WHAT NEEDS TO BE DONE
Locate each line in the records containing "linejoin". Copy it.

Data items
↓

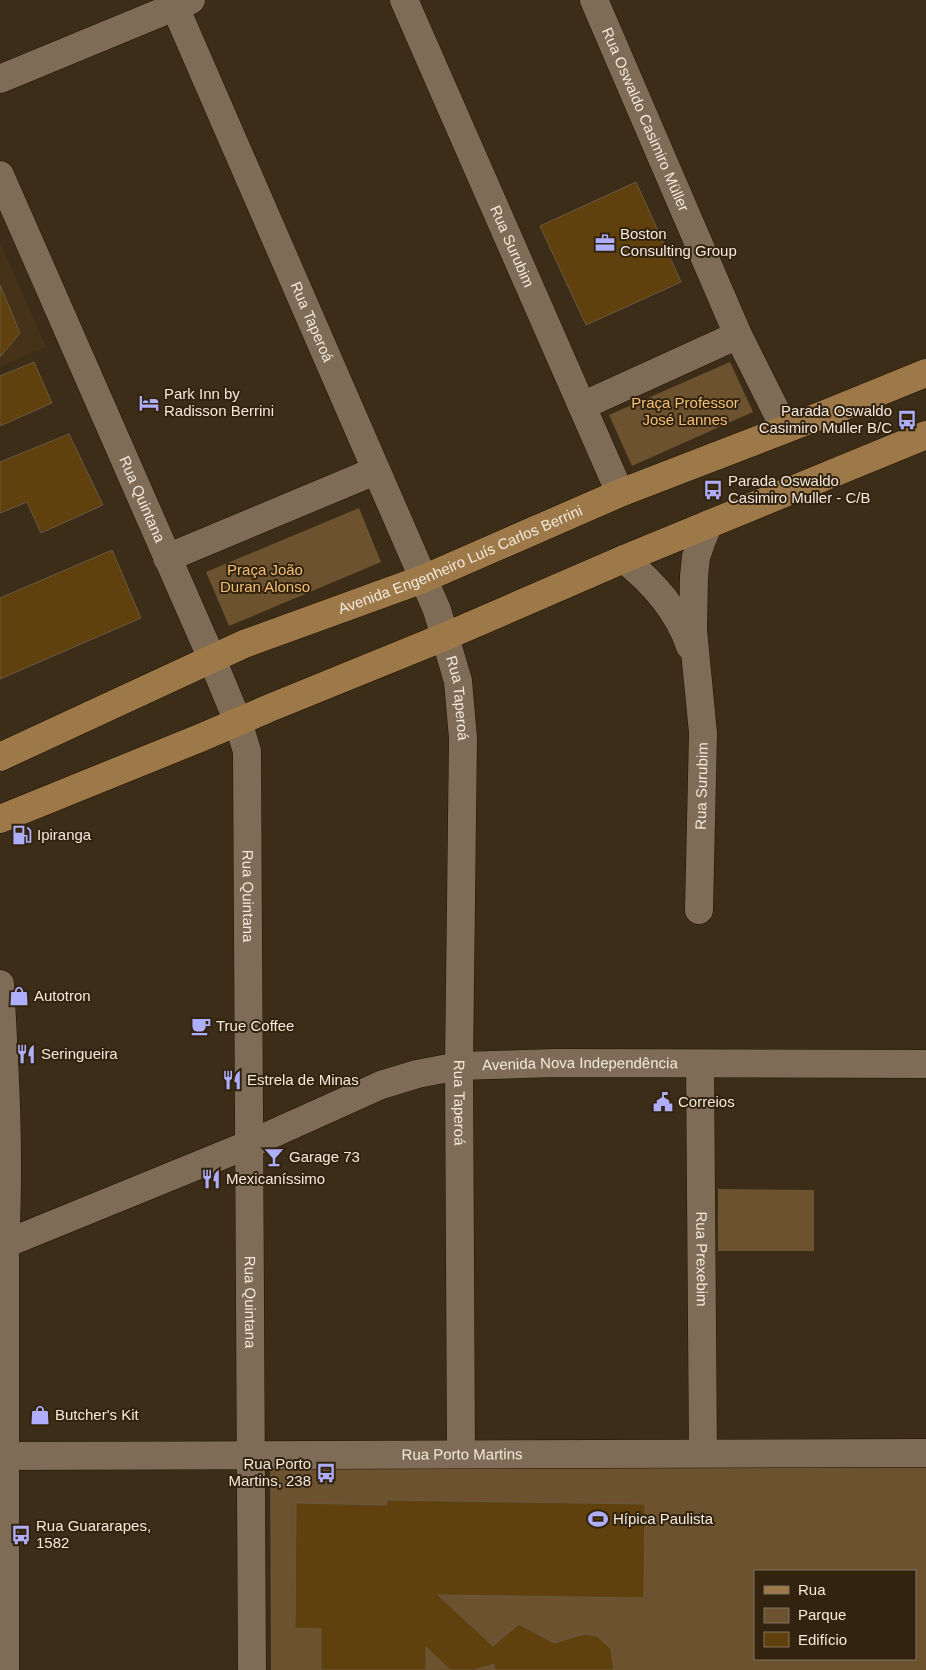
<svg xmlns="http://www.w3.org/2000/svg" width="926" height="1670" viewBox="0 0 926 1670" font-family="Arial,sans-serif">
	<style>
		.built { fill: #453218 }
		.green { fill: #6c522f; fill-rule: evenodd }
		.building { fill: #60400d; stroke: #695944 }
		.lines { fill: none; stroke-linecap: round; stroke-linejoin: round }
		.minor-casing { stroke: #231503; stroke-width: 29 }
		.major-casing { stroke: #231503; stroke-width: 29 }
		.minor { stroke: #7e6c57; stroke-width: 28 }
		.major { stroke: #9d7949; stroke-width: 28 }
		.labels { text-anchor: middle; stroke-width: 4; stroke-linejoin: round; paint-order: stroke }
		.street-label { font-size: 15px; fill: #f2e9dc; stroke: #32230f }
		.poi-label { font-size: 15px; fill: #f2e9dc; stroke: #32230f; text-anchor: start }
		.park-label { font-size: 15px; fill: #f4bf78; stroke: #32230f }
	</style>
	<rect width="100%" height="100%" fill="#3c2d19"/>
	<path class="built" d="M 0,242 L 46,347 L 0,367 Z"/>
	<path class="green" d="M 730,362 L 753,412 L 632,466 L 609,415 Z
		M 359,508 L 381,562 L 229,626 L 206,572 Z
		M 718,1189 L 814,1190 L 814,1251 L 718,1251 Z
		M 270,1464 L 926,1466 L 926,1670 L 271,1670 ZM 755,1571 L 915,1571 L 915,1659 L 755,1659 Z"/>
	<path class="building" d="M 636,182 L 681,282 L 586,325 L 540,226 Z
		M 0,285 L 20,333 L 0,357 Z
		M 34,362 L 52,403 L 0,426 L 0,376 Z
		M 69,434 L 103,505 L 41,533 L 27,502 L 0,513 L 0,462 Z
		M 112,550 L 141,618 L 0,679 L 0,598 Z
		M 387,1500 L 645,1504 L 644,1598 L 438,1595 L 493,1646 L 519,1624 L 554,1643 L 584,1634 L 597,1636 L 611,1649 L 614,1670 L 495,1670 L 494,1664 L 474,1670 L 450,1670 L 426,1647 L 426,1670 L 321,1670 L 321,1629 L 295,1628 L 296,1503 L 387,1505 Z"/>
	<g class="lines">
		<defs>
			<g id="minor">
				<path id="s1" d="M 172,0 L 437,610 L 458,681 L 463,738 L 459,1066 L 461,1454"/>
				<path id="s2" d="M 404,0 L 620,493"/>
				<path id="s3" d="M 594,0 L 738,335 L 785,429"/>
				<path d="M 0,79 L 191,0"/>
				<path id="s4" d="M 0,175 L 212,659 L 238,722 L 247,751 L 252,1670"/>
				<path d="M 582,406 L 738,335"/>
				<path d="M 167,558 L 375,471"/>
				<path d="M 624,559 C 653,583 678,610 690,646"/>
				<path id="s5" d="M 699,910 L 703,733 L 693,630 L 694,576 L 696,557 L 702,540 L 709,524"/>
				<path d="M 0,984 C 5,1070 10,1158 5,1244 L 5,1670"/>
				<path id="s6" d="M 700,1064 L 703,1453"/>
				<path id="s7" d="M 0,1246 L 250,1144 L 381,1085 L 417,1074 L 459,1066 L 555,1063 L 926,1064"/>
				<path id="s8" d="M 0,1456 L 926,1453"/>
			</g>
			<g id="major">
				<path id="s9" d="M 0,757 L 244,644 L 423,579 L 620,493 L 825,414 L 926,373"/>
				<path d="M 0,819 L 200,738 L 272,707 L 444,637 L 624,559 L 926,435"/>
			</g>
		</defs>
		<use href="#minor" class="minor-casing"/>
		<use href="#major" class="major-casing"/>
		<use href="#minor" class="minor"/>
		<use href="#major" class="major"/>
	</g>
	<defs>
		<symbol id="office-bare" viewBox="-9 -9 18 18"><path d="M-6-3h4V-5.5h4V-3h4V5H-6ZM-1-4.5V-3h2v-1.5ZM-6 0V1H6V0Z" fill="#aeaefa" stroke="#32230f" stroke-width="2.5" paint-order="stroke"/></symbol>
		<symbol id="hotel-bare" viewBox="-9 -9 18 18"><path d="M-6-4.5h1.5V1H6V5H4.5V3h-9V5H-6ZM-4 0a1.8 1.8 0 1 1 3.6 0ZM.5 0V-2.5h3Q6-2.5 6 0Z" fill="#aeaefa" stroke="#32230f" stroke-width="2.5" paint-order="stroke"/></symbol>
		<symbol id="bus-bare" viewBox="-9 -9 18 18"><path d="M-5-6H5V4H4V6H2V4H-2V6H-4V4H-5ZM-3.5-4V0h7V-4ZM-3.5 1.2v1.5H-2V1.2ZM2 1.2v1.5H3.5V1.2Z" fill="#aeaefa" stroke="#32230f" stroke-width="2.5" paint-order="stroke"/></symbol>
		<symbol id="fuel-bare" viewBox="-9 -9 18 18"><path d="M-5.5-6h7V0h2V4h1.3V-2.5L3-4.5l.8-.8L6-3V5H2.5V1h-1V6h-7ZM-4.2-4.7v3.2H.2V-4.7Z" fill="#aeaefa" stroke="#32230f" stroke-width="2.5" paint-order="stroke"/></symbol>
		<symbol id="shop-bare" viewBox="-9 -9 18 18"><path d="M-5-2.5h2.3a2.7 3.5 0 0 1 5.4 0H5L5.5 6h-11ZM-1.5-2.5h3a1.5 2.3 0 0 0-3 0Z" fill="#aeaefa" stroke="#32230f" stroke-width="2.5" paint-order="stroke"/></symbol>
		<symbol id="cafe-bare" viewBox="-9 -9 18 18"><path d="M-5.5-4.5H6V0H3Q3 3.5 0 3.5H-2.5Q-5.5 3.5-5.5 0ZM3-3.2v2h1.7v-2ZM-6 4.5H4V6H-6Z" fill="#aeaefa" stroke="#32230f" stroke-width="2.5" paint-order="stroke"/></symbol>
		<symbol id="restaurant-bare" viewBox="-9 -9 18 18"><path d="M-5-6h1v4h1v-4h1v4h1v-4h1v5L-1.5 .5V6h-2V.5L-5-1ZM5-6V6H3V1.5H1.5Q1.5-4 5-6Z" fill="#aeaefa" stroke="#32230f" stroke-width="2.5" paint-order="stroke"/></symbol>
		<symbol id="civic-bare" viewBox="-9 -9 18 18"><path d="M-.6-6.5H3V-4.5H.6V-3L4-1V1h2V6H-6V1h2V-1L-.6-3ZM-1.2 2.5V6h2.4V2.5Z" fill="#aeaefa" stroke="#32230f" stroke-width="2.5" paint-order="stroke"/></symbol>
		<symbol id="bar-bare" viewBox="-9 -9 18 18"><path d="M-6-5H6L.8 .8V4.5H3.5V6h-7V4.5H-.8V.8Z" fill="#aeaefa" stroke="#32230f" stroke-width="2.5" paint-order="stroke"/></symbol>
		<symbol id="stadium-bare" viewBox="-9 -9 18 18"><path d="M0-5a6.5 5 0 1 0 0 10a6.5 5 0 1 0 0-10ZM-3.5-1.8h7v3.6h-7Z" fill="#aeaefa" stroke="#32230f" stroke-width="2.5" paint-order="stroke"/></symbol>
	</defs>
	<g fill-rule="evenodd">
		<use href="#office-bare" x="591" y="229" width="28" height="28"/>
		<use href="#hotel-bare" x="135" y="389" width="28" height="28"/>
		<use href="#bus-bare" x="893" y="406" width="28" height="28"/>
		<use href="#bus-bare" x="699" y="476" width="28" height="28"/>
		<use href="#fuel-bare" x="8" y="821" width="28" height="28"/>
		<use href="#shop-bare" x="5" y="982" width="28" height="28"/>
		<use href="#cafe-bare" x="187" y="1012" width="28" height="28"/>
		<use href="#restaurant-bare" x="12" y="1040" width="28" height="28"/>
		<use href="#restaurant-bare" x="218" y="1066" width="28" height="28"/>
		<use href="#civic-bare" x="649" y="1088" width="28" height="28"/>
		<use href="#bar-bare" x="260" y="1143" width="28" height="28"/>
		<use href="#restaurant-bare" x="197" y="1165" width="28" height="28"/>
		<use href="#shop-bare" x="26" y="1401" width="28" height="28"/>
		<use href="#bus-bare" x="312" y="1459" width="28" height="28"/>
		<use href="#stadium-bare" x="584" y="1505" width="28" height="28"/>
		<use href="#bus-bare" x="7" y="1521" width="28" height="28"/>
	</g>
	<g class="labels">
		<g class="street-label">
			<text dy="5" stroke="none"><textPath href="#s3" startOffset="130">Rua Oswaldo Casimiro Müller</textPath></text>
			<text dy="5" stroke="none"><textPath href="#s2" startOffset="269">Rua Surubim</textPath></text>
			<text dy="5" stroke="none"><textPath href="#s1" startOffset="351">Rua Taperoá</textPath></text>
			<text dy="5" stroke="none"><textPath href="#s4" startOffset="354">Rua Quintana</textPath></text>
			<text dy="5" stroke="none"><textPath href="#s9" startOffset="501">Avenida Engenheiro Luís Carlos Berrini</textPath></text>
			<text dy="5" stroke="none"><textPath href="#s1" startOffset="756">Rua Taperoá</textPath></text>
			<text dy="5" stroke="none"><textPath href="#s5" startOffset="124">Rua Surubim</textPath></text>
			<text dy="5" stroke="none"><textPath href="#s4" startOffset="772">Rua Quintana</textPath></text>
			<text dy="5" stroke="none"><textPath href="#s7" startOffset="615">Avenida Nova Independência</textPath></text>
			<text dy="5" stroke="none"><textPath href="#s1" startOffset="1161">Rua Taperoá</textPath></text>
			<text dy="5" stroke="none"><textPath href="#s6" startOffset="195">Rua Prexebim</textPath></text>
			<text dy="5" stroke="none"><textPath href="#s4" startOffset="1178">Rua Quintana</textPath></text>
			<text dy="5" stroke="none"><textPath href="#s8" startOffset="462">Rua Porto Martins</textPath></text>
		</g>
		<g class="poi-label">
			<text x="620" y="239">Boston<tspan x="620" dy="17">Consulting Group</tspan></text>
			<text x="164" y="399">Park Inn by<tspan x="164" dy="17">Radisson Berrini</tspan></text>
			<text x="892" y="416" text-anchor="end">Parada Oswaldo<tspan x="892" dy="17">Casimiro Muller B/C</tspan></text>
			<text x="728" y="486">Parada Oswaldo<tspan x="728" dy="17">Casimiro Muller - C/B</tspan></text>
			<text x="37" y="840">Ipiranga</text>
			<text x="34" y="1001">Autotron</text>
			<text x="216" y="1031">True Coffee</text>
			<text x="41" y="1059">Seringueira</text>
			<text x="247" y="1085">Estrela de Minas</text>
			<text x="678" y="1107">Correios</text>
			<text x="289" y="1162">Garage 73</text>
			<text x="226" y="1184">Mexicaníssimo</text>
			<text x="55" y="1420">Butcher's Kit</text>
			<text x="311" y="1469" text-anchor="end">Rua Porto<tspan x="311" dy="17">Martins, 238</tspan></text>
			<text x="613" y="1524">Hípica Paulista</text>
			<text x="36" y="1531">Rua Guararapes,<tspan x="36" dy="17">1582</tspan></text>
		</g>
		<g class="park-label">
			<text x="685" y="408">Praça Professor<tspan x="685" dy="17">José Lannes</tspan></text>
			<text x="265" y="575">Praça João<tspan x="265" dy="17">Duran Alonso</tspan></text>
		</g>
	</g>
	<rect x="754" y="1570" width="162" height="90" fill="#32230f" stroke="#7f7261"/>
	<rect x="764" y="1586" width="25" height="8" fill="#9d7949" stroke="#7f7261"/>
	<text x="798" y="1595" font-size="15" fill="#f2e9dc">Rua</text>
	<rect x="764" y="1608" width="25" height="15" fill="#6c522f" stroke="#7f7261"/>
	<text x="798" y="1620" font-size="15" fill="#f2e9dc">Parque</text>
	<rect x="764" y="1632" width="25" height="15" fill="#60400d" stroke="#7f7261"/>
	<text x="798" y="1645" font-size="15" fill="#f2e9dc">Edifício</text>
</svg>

↑
↓

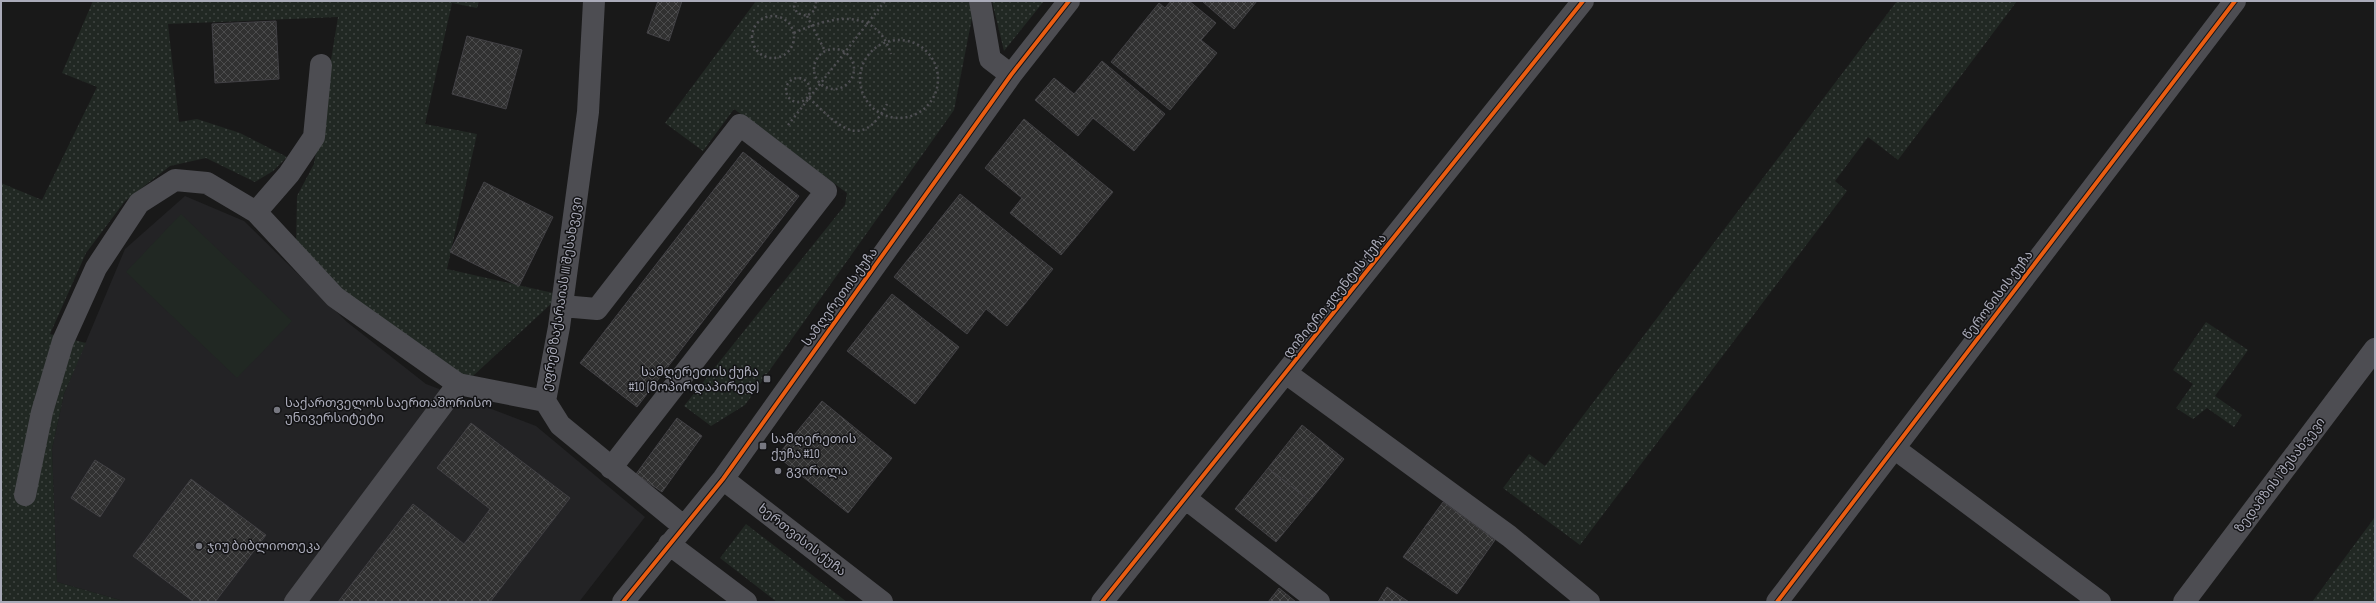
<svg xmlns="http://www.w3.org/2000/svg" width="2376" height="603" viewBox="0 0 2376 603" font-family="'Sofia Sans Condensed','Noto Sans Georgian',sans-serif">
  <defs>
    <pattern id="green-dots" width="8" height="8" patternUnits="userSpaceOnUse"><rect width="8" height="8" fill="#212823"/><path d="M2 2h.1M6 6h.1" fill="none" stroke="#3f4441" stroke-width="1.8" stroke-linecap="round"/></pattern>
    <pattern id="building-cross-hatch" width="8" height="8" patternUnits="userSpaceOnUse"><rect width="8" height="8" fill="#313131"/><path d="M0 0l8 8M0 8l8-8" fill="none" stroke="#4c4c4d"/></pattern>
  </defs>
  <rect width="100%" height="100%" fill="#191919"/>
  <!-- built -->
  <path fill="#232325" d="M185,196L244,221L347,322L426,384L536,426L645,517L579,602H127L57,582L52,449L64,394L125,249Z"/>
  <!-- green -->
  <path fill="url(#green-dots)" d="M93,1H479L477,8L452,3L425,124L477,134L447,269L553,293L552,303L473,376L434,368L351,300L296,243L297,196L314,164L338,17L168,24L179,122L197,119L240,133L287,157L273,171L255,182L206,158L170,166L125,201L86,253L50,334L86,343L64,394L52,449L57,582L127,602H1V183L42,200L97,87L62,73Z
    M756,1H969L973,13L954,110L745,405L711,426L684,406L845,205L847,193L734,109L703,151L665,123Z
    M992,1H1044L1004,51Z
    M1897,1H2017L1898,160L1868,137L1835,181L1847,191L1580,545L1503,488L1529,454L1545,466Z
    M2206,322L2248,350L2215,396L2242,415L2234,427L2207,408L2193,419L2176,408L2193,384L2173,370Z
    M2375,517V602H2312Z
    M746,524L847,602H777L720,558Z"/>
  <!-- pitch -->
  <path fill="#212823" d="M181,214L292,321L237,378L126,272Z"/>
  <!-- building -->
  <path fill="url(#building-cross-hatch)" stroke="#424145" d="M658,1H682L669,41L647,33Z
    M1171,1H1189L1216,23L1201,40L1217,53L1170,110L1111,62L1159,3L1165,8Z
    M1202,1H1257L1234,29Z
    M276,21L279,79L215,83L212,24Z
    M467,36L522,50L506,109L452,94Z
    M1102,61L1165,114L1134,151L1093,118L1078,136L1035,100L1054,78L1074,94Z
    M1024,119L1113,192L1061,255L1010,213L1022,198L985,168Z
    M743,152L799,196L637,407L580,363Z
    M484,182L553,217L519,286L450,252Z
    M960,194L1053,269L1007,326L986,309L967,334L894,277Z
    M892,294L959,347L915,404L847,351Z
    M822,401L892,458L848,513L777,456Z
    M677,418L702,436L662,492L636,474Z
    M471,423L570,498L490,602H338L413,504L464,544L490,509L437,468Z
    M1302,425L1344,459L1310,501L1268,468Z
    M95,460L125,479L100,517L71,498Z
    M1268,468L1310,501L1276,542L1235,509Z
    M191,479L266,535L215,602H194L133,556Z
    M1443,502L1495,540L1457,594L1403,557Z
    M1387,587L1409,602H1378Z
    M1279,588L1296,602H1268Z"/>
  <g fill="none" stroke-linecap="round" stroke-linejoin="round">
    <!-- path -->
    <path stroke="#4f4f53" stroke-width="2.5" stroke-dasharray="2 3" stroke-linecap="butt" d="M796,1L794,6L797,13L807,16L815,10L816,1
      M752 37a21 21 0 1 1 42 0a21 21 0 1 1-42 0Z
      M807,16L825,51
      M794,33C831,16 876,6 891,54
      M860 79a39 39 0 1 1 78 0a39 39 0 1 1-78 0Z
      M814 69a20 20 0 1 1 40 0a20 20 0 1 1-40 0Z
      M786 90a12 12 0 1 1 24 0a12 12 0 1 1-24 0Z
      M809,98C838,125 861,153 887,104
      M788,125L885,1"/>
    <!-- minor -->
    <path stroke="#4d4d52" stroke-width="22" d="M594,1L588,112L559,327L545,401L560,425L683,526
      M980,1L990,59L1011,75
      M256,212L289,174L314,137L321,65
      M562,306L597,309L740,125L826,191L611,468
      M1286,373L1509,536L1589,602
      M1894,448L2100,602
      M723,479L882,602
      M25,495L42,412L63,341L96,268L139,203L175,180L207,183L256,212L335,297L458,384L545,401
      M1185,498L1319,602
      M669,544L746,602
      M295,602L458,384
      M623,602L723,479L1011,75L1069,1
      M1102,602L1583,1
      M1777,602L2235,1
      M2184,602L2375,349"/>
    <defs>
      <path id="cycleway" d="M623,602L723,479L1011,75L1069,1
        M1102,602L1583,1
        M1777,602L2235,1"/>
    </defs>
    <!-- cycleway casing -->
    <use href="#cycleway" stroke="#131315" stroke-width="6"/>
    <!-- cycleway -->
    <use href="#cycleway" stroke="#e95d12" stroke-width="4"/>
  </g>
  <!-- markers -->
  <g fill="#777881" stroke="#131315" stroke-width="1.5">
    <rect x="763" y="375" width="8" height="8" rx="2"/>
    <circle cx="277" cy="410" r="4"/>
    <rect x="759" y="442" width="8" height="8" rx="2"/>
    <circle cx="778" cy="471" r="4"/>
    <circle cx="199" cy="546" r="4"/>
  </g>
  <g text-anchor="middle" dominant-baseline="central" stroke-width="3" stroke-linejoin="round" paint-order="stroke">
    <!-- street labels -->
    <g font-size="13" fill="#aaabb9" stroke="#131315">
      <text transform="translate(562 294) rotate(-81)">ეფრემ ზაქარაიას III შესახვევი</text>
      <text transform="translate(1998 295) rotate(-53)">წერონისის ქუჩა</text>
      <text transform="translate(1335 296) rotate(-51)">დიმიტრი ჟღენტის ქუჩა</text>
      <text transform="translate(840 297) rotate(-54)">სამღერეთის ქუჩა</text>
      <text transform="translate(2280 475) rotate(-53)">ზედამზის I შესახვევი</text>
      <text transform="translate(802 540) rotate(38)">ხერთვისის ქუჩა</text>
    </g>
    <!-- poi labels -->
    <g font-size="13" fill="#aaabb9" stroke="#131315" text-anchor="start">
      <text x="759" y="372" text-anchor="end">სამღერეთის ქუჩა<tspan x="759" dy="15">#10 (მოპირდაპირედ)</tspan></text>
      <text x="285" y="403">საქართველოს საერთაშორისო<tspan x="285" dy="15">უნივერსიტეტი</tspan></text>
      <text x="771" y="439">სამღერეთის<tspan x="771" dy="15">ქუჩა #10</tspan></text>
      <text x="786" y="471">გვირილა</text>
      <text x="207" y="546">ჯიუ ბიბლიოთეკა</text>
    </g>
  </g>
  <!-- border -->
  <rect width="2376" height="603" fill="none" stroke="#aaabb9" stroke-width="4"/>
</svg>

↑

RESULT
		.lines { fill: none; stroke-linecap: round; stroke-linejoin: round }
		.labels { text-anchor: middle; stroke-width: 4; stroke-linejoin: round; paint-order: stroke }
  <g fill="none" stroke-linecap="round" stroke-linejoin="round">
  <g text-anchor="middle" dominant-baseline="central" stroke-width="3" stroke-linejoin="round" paint-order="stroke">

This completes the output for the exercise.